Wciąż pragnęła wstąpić do klasztoru i nadal powstrzymywało ją przed tym poczucie odpowiedzialności za najbliższych. Minione dziesięciolecie było czasem chorób, postępującego upadku jej braci, zwłaszcza młodszego, ruiny finansowej. Tadeusz zachorował na tyfus, ale rozwinęła się w nim także mania prześladowcza, wydawało mu się, że wszyscy spiskują przeciwko niemu i chcą mu zaszkodzić. Stracił pracę, którą wyszukał mu ks. Siewierski. „Chwilami wpadał w szał, przeklinał ludzi, a nareszcie przestał uczęszczać do biura”. Dla pani Motylowskiej był to ból szczególnie dotkliwy - Tadzio był jej ukochanym synem. „Trudno opisać mi cierpień matki, kochającej go więcej niż inne dzieci. Doznawała właśnie od niego najwięcej bólu” - komentowała jej córka.
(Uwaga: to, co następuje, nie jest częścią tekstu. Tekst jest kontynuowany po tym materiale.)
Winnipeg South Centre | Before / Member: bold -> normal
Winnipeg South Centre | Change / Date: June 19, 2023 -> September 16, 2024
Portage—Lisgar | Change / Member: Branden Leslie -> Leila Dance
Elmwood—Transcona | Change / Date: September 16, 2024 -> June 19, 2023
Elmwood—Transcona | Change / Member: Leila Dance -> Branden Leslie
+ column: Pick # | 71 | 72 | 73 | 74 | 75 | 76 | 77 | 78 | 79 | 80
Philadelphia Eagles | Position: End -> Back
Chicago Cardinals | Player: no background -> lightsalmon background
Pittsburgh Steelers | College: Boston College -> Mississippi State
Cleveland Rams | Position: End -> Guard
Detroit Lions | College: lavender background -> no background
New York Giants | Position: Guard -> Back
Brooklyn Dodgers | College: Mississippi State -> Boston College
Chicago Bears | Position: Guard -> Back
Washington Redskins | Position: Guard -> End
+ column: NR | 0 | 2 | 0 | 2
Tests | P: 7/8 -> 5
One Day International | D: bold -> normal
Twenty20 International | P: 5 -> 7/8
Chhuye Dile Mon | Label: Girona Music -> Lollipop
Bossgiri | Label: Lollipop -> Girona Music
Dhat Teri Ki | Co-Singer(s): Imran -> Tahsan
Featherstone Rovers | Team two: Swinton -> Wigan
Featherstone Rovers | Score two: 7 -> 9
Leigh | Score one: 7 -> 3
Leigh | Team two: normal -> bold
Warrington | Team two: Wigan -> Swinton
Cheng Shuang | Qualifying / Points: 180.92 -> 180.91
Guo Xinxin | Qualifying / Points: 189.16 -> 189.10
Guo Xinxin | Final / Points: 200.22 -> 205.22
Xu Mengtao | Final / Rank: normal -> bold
Po sprzedaniu domu przy Freta rodzina kupiła mniejszy, żeby ulokować w nieruchomości całą wolną gotówkę, ale Tadeusz potrafił i w tej sytuacji wyciągnąć pieniądze - zbierał wcześniej czynsz od lokatorów, a pieniądze przepijał. Sprzedawał wszystko, co miało jakąkolwiek wartość. Robił matce i siostrze awantury wciąż żądając pieniędzy. „Wśród tak ciężkich warunków życia coraz większe oszczędności zaprowadzałam. Mieszkanie zmniejszyliśmy, fortepian i inne kosztowniejsze rzeczy sprzedaliśmy, sługę tylko jedną pozostawiłam. Sama zajęłam się gospodarstwem, meldunkami, szyciem, myśląc, że tym sposobem koniec z końcem związać będę mogła. Gdyby nie szalone życie brata, przy pomocy Bożej byłabym doszła do celu zamierzonego”. Na domiar złego próba założenia z Antolką fabryki sztucznych kwiatów zakończyła się całkowitym fiaskiem.
Jeszcze próbowała ratować zdrowie brata, chciała, by leczył się psychiatrycznie, ale matka kategorycznie się sprzeciwiła umieszczeniu go w zakładzie dla umysłowo chorych. „Przyciśnięta ze wszech stron krzyżami upadłam na duchu, nie widząc żadnego wyjścia, ani też uratowania matki. Wszelkie ofiary, wysiłki, praca nie odniosły żadnego skutku. Zniechęcenie do świata wzmagało się niepomiernie. W skrytości serca zapytywałam siebie, czy to nie kara Boża za wzgardzenie łaską powołania”.
W takim stanie ducha Eleonora Motylowska przybyła po raz drugi do Zakroczymia. Teraz klęczała przy kracie konfesjonału, a o. Honorat pytał: Co zyskałaś przez te lata? Czy dopomogłaś rodzinie? Czy znalazłaś spokój sumienia i zadowolenie choćby chwilowe?